### CHALLENGE
Format every line of the listing below as a Markdown table with the columns No. and Line, numbering the lines in order and leaving out blank lines.

### LISTING
________________

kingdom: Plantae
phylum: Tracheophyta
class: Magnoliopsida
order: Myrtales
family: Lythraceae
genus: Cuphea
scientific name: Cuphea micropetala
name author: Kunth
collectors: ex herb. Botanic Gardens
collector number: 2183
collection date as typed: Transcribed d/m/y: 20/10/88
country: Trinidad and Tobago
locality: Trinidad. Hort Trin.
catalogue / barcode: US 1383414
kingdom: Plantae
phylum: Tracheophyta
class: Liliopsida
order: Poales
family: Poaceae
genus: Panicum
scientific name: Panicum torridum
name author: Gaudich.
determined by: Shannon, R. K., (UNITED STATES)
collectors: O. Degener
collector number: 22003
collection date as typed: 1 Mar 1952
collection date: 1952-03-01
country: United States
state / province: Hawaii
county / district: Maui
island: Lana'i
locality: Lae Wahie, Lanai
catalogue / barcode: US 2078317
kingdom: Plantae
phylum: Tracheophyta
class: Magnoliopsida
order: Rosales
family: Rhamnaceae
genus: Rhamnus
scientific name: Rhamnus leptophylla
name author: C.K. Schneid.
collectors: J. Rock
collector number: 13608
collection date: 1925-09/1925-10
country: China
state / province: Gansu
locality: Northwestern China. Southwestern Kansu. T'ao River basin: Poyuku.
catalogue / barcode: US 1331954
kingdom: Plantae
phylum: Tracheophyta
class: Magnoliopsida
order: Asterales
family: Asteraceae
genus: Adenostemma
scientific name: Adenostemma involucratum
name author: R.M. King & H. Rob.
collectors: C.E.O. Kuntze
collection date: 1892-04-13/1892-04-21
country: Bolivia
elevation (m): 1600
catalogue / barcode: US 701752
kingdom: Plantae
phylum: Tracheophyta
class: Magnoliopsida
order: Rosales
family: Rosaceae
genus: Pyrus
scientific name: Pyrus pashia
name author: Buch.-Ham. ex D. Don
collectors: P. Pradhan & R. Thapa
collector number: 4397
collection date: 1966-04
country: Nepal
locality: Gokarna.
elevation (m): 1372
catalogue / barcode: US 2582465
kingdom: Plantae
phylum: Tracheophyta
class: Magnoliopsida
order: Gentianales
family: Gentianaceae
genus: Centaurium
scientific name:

________________

### ANSWER IN FULL
| No. | Line |
|---|---|
| 1 | kingdom: Plantae |
| 2 | phylum: Tracheophyta |
| 3 | class: Magnoliopsida |
| 4 | order: Myrtales |
| 5 | family: Lythraceae |
| 6 | genus: Cuphea |
| 7 | scientific name: Cuphea micropetala |
| 8 | name author: Kunth |
| 9 | collectors: ex herb. Botanic Gardens |
| 10 | collector number: 2183 |
| 11 | collection date as typed: Transcribed d/m/y: 20/10/88 |
| 12 | country: Trinidad and Tobago |
| 13 | locality: Trinidad. Hort Trin. |
| 14 | catalogue / barcode: US 1383414 |
| 15 | kingdom: Plantae |
| 16 | phylum: Tracheophyta |
| 17 | class: Liliopsida |
| 18 | order: Poales |
| 19 | family: Poaceae |
| 20 | genus: Panicum |
| 21 | scientific name: Panicum torridum |
| 22 | name author: Gaudich. |
| 23 | determined by: Shannon, R. K., (UNITED STATES) |
| 24 | collectors: O. Degener |
| 25 | collector number: 22003 |
| 26 | collection date as typed: 1 Mar 1952 |
| 27 | collection date: 1952-03-01 |
| 28 | country: United States |
| 29 | state / province: Hawaii |
| 30 | county / district: Maui |
| 31 | island: Lana'i |
| 32 | locality: Lae Wahie, Lanai |
| 33 | catalogue / barcode: US 2078317 |
| 34 | kingdom: Plantae |
| 35 | phylum: Tracheophyta |
| 36 | class: Magnoliopsida |
| 37 | order: Rosales |
| 38 | family: Rhamnaceae |
| 39 | genus: Rhamnus |
| 40 | scientific name: Rhamnus leptophylla |
| 41 | name author: C.K. Schneid. |
| 42 | collectors: J. Rock |
| 43 | collector number: 13608 |
| 44 | collection date: 1925-09/1925-10 |
| 45 | country: China |
| 46 | state / province: Gansu |
| 47 | locality: Northwestern China. Southwestern Kansu. T'ao River basin: Poyuku. |
| 48 | catalogue / barcode: US 1331954 |
| 49 | kingdom: Plantae |
| 50 | phylum: Tracheophyta |
| 51 | class: Magnoliopsida |
| 52 | order: Asterales |
| 53 | family: Asteraceae |
| 54 | genus: Adenostemma |
| 55 | scientific name: Adenostemma involucratum |
| 56 | name author: R.M. King & H. Rob. |
| 57 | collectors: C.E.O. Kuntze |
| 58 | collection date: 1892-04-13/1892-04-21 |
| 59 | country: Bolivia |
| 60 | elevation (m): 1600 |
| 61 | catalogue / barcode: US 701752 |
| 62 | kingdom: Plantae |
| 63 | phylum: Tracheophyta |
| 64 | class: Magnoliopsida |
| 65 | order: Rosales |
| 66 | family: Rosaceae |
| 67 | genus: Pyrus |
| 68 | scientific name: Pyrus pashia |
| 69 | name author: Buch.-Ham. ex D. Don |
| 70 | collectors: P. Pradhan & R. Thapa |
| 71 | collector number: 4397 |
| 72 | collection date: 1966-04 |
| 73 | country: Nepal |
| 74 | locality: Gokarna. |
| 75 | elevation (m): 1372 |
| 76 | catalogue / barcode: US 2582465 |
| 77 | kingdom: Plantae |
| 78 | phylum: Tracheophyta |
| 79 | class: Magnoliopsida |
| 80 | order: Gentianales |
| 81 | family: Gentianaceae |
| 82 | genus: Centaurium |
| 83 | scientific name: |